When the teams realize how many local branches they are using, and how many features are waiting to be integrated, they might not even need the cumulative flow diagrams. But, I bet seeing the task boards even out and the cumulative flow look better will help them realize their hard work will pay off is worth it.
Use cumulative flow diagrams, make sure your feature teams are cross-functional, and I would ask each team to make sure they move a story across the board at least once every three days. Why three days? Because it’s less than once a week. I prefer once a day, and I realize that not every team can develop stories or slivers of features that small right away. But almost every team can learn to produce some sliver of a feature that they can deliver and show someone in about three days. If it takes a team about three days to deliver, they have the other two days to integrate and make sure nothing is broken. Now, in a week, they have delivered something of value, integrated it, and they can demo it. Ah, what a feeling. They have experienced what continuous integration is for themselves.
Multiply that by each and every team, and inside of no more than two weeks, each team has experienced continuous integration. Now, when the technical program team meets, they can intelligently discuss what they need for program-wide continuous integration.

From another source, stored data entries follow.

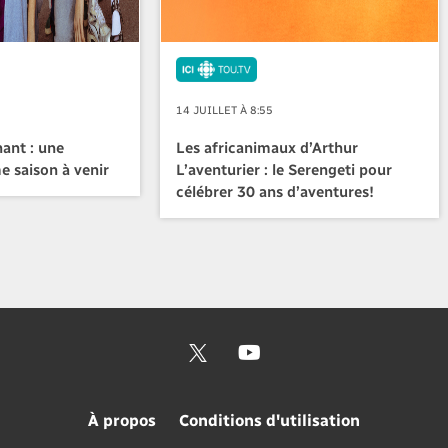
14 JUILLET À 8:55
ant : une
Les africanimaux d’Arthur
e saison à venir
L’aventurier : le Serengeti pour
célébrer 30 ans d’aventures!
À propos
Conditions d'utilisation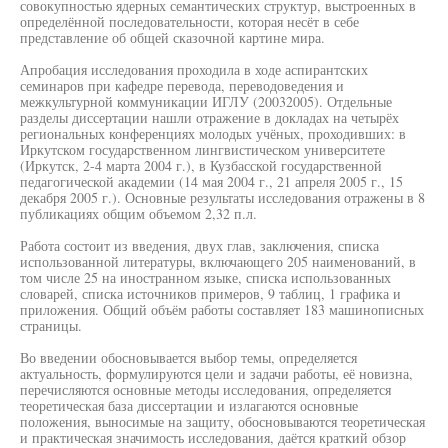
совокупностью ядерных семантических структур, выстроенных в
определённой последовательности, которая несёт в себе
представление об общей сказочной картине мира.
Апробация исследования проходила в ходе аспирантских
семинаров при кафедре перевода, переводоведения и
межкультурной коммуникации ИГЛУ (20032005). Отдельные
разделы диссертации нашли отражение в докладах на четырёх
региональных конференциях молодых учёных, проходивших: в
Иркутском государственном лингвистическом университете
(Иркутск, 2-4 марта 2004 г.), в Кузбасской государственной
педагогической академии (14 мая 2004 г., 21 апреля 2005 г., 15
декабря 2005 г.). Основные результаты исследования отражены в 8
публикациях общим объемом 2,32 п.л.
Работа состоит из введения, двух глав, заключения, списка
использованной литературы, включающего 205 наименований, в
том числе 25 на иностранном языке, списка использованных
словарей, списка источников примеров, 9 таблиц, 1 графика и
приложения. Общий объём работы составляет 183 машинописных
страницы.
Во введении обосновывается выбор темы, определяется
актуальность, формулируются цели и задачи работы, её новизна,
перечисляются основные методы исследования, определяется
теоретическая база диссертации и излагаются основные
положения, выносимые на защиту, обосновываются теоретическая
и практическая значимость исследования, даётся краткий обзор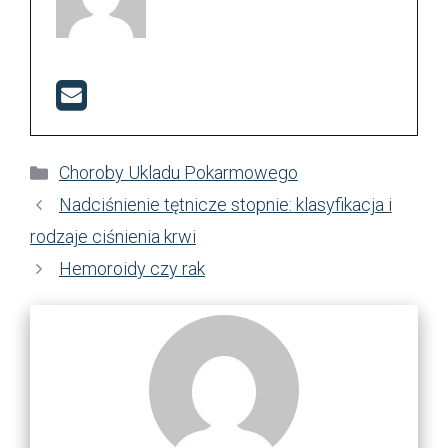
Kategorie
Choroby Ukladu Pokarmowego
Nadciśnienie tętnicze stopnie: klasyfikacja i
rodzaje ciśnienia krwi
Hemoroidy czy rak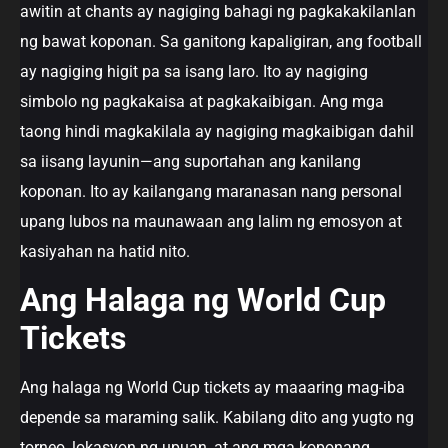
awitin at chants ay nagiging bahagi ng pagkakakilanlan
ng bawat koponan. Sa ganitong kapaligiran, ang football
ay nagiging higit pa sa isang laro. Ito ay nagiging
simbolo ng pagkakaisa at pagkakaibigan. Ang mga
taong hindi magkakilala ay nagiging magkaibigan dahil
sa iisang layunin—ang suportahan ang kanilang
koponan. Ito ay kailangang maranasan nang personal
upang lubos na maunawaan ang lalim ng emosyon at
kasiyahan na hatid nito.
Ang Halaga ng World Cup
Tickets
Ang halaga ng World Cup tickets ay maaaring mag-iba
depende sa maraming salik. Kabilang dito ang yugto ng
torneo, lokasyon ng upuan, at ang mga koponang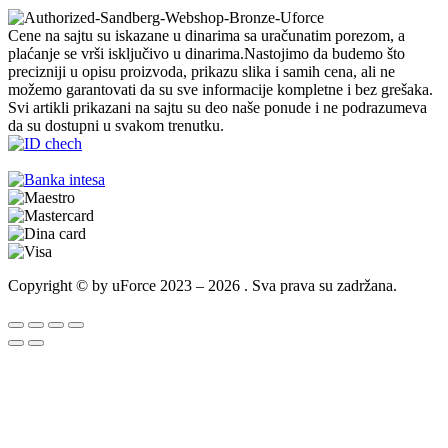
Cene na sajtu su iskazane u dinarima sa uračunatim porezom, a
plaćanje se vrši isključivo u dinarima.Nastojimo da budemo što
precizniji u opisu proizvoda, prikazu slika i samih cena, ali ne
možemo garantovati da su sve informacije kompletne i bez grešaka.
Svi artikli prikazani na sajtu su deo naše ponude i ne podrazumeva
da su dostupni u svakom trenutku.
Copyright © by uForce 2023 – 2026 . Sva prava su zadržana.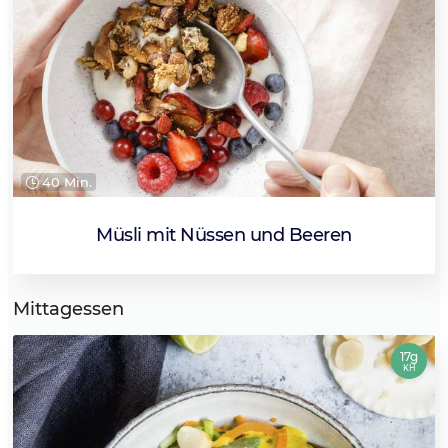
40 Min.
Müsli mit Nüssen und Beeren
Mittagessen
17g
KH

They will learn about collisions, where they need scripts, tests, tools.
What About the Waterfall Teams?
Some of you have waterfall teams in your programs, too. They need to use deliverable-based planning, rolling wave planning to get to the deliverables, and deliver something every quarter. This is called a staged delivery lifecycle. Or a design to schedule lifecycle. It’s an incremental lifecycle. Read more about these lifecycles in Manage It!.
Get Help if You Need It
Do you need a release or deployment engineer or team to help you with integration? I hope not. But as you start your program, if you are not accustomed to continuous integration, you might. As a program manager, I might have a release/deployment team to start to manage the risks, and see if I could help those people into feature teams and out of a release/deployment job.

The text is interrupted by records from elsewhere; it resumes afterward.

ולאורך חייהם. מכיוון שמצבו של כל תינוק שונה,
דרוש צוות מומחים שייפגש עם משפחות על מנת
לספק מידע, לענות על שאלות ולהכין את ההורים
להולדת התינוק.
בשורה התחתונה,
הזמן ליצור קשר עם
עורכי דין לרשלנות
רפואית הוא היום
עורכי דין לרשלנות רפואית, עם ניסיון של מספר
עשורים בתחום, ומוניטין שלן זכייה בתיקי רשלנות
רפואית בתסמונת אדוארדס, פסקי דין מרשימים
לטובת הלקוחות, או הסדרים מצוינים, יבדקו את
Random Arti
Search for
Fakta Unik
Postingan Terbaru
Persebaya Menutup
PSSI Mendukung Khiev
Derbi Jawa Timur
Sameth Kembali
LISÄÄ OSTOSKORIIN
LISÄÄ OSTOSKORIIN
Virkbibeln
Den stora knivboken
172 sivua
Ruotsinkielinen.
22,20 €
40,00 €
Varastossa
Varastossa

Only you, the program manager, your product owner, and your program architect as the triad to assess the technical debt and business value of the backlog and technical risk can know the value of continuous integration on your program. Maybe you have well-behaved code, and the cost of continuous integration is not worth the aggravation.
But, if you are like the programs I see, the value of continuous integration is quite high. Consider the options for your program. The more teams you have, in general, the more value you will get from continuous integration. You will be able to see the state of the program more often, because the program will be demoable and releaseable more often.
My guidelines are these: small programs of up to three teams: let the teams decide. Programs of 4-8 teams: nudge the teams into continuous integration, using cumulative flow and show them the value of not having lots of work in progress. Programs of more than 8 teams: continuous integration is not negotiable. You either pay for it now, or you pay a lot more and have a disaster later.
If you see more options than I’ve outline here, please do comment.